When faced with the possibility their child may have a learning disability (LD), parents are naturally concerned. Especially when trying to look into the future and visualizing how this may affect their struggles in school and life in general. Of course, it’s important to know that an LD doesn’t mean a child is a blockhead and can’t learn anything – it just means they learn differently and accommodations will need to made so they can adapt.
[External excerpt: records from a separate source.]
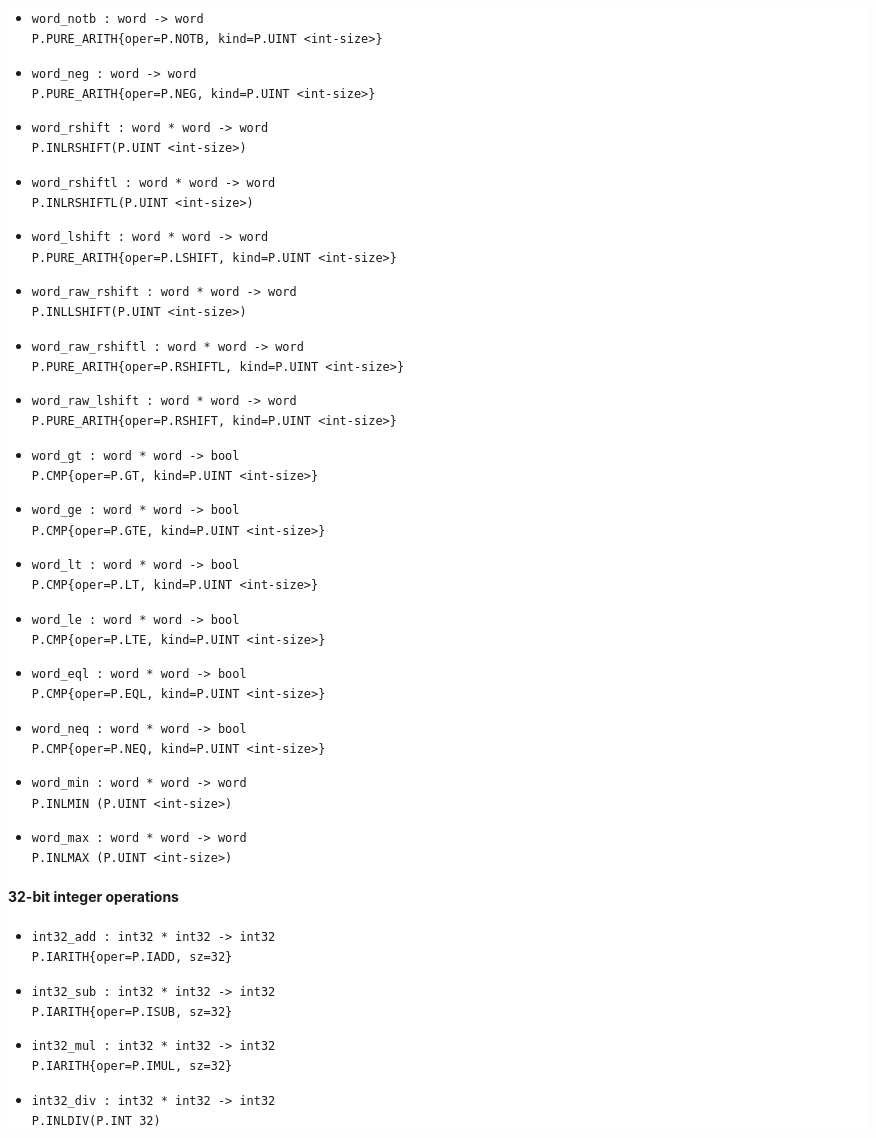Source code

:   * `word_notb : word -> word`<br/>
    `P.PURE_ARITH{oper=P.NOTB, kind=P.UINT <int-size>}`

  * `word_neg : word -> word`<br/>
    `P.PURE_ARITH{oper=P.NEG, kind=P.UINT <int-size>}`

  * `word_rshift : word * word -> word`<br/>
    `P.INLRSHIFT(P.UINT <int-size>)`

  * `word_rshiftl : word * word -> word`<br/>
    `P.INLRSHIFTL(P.UINT <int-size>)`

  * `word_lshift : word * word -> word`<br/>
    `P.PURE_ARITH{oper=P.LSHIFT, kind=P.UINT <int-size>}`

  * `word_raw_rshift : word * word -> word`<br/>
    `P.INLLSHIFT(P.UINT <int-size>)`

  * `word_raw_rshiftl : word * word -> word`<br/>
    `P.PURE_ARITH{oper=P.RSHIFTL, kind=P.UINT <int-size>}`

  * `word_raw_lshift : word * word -> word`<br/>
    `P.PURE_ARITH{oper=P.RSHIFT, kind=P.UINT <int-size>}`

  * `word_gt : word * word -> bool`<br/>
    `P.CMP{oper=P.GT, kind=P.UINT <int-size>}`

  * `word_ge : word * word -> bool`<br/>
    `P.CMP{oper=P.GTE, kind=P.UINT <int-size>}`

  * `word_lt : word * word -> bool`<br/>
    `P.CMP{oper=P.LT, kind=P.UINT <int-size>}`

  * `word_le : word * word -> bool`<br/>
    `P.CMP{oper=P.LTE, kind=P.UINT <int-size>}`

  * `word_eql : word * word -> bool`<br/>
    `P.CMP{oper=P.EQL, kind=P.UINT <int-size>}`

  * `word_neq : word * word -> bool`<br/>
    `P.CMP{oper=P.NEQ, kind=P.UINT <int-size>}`

  * `word_min : word * word -> word`<br/>
    `P.INLMIN (P.UINT <int-size>)`

  * `word_max : word * word -> word`<br/>
    `P.INLMAX (P.UINT <int-size>)`

#### 32-bit integer operations
  * `int32_add : int32 * int32 -> int32`<br/>
    `P.IARITH{oper=P.IADD, sz=32}`

  * `int32_sub : int32 * int32 -> int32`<br/>
    `P.IARITH{oper=P.ISUB, sz=32}`

  * `int32_mul : int32 * int32 -> int32`<br/>
    `P.IARITH{oper=P.IMUL, sz=32}`

  * `int32_div : int32 * int32 -> int32`<br/>
    `P.INLDIV(P.INT 32)`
So how do you know if your child may have a learning disability? These are a few of the signs school-age children may wrestle with:
• Difficulty remembering sequences
• Trouble finding the right word or often mispronounces them
• Difficulty understanding and following instructions
• Struggles with mastering reading, math and/or writing skills
• Trouble with motor skills such as tying shoes, buttoning a jacket, or using scissors
• Lacks coordination in walking, running, or sports
• Easily loses or misplaces homework, schoolbooks, or other items
• Slow to learn new skills
The Centers for Disease Control and Prevention (CDC) recommends paying attention to developmental milestones which can be found on their website: http://www.cdc.gov/ncbddd/childdevelopment/.
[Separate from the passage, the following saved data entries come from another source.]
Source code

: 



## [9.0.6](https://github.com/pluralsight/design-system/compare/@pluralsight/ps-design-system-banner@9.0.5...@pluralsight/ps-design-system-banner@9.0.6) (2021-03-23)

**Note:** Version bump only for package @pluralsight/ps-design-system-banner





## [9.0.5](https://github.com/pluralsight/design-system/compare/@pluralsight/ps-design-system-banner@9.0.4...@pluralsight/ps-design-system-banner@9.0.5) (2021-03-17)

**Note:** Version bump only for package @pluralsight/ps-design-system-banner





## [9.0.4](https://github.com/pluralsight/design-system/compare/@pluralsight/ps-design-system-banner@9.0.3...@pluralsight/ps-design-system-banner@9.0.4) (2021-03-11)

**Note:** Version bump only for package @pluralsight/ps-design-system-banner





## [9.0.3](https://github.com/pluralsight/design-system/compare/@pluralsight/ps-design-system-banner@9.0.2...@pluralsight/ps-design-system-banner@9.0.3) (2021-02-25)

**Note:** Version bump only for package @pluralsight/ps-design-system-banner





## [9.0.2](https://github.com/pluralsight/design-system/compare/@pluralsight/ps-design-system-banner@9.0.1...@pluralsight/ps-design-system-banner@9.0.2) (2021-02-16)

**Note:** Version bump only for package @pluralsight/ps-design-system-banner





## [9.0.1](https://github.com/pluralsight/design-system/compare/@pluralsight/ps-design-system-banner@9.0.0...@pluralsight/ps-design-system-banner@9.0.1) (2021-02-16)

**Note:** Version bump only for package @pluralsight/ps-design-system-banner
A developmental delay doesn’t necessarily mean a child has an LD; however, it’s important to pay attention and talk to your doctor about an evaluation. The earlier the intervention, the easier things will be to work out.
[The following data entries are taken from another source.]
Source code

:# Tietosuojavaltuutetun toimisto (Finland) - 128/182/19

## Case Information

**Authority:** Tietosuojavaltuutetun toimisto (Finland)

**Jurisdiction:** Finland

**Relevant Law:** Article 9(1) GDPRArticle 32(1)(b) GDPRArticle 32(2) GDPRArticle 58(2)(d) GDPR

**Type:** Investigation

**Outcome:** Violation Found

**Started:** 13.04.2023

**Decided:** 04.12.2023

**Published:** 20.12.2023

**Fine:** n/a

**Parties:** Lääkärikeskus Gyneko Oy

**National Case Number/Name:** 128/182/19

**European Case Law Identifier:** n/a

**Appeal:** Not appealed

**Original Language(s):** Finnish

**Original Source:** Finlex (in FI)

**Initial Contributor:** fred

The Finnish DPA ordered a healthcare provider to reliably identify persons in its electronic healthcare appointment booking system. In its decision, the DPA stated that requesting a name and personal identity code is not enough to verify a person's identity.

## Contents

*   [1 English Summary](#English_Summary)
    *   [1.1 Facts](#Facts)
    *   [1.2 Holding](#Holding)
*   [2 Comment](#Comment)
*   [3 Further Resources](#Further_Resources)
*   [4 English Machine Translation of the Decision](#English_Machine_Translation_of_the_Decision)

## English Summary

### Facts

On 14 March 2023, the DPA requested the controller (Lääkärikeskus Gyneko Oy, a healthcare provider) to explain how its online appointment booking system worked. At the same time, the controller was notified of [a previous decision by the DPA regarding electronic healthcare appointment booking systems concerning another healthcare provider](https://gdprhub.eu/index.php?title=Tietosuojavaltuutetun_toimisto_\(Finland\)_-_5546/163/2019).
Something else to consider is that some learning disorders are similar to other disorders such as ADHD or Autism. This may cause a misdiagnosis if not properly evaluated. Learning disabilities can also co-occur with other disorders which creates additional issues.
Failure to recognize a learning disability at an early age can have a very negative impact on a child’s life. They become frustrated because they cannot master certain skills and keep up with their peers, so parents may see some unattractive behavior. Classmates may ridicule and bully the child, which lowers their self-esteem and causes depression and/or anxiety.
Parents are advised to be in close communication with teachers, guidance counselors, and other adults their child interacts with so they can be aware of potential problems. Encourage children to talk about any concerns they may have with fear of being reprimanded.
It’s not easy to identify a learning disability, which is why a professional, comprehensive evaluation by a qualified mental health specialist is so important. Once the disability has been identified, steps can be taken that may include therapy, medication, and/or special education services and accommodations to help them meet their educational goals.